• WHAT THIS TASK INVOLVES: Below are the records; copy each line in which "gerade" occurs.
[[ AVAILABLE DATA open ]]
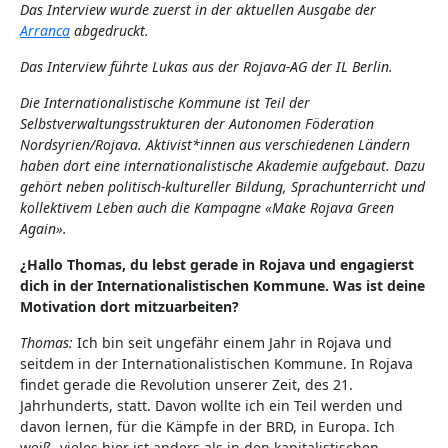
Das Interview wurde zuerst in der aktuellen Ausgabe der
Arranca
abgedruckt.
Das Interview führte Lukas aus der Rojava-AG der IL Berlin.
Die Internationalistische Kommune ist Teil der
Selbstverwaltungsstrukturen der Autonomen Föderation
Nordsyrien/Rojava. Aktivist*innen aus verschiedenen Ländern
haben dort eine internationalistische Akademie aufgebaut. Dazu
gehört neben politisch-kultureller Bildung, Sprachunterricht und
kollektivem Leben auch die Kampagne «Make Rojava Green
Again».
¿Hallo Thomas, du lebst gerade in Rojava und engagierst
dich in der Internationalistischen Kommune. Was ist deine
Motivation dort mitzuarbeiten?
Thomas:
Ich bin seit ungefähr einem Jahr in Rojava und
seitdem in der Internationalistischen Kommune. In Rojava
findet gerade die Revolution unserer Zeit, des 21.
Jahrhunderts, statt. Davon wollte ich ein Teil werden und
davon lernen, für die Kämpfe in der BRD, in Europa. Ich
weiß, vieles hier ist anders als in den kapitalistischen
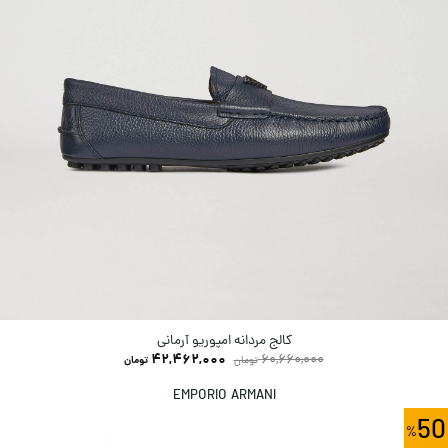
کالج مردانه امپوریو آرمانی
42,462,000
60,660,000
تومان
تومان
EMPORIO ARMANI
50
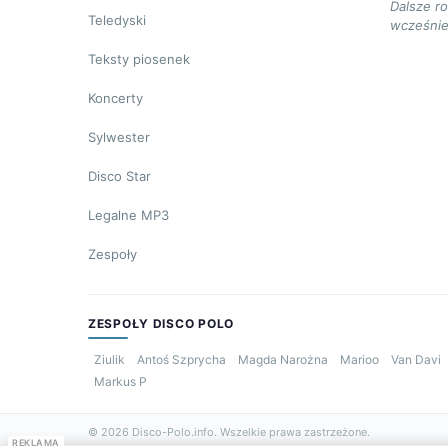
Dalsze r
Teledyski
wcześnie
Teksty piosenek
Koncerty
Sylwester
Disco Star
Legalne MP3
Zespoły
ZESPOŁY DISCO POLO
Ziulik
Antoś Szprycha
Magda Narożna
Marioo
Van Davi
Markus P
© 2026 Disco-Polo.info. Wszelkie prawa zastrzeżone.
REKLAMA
[[ AVAILABLE DATA closed ]]
[[ AVAILABLE DATA open ]]
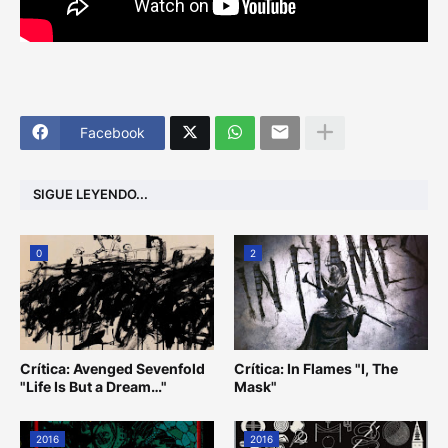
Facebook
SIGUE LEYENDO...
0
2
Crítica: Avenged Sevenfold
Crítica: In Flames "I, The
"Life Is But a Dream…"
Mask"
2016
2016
[[ AVAILABLE DATA closed ]]
• EXPECTED ANSWER:
¿Hallo Thomas, du lebst gerade in Rojava und engagierst
findet gerade die Revolution unserer Zeit, des 21.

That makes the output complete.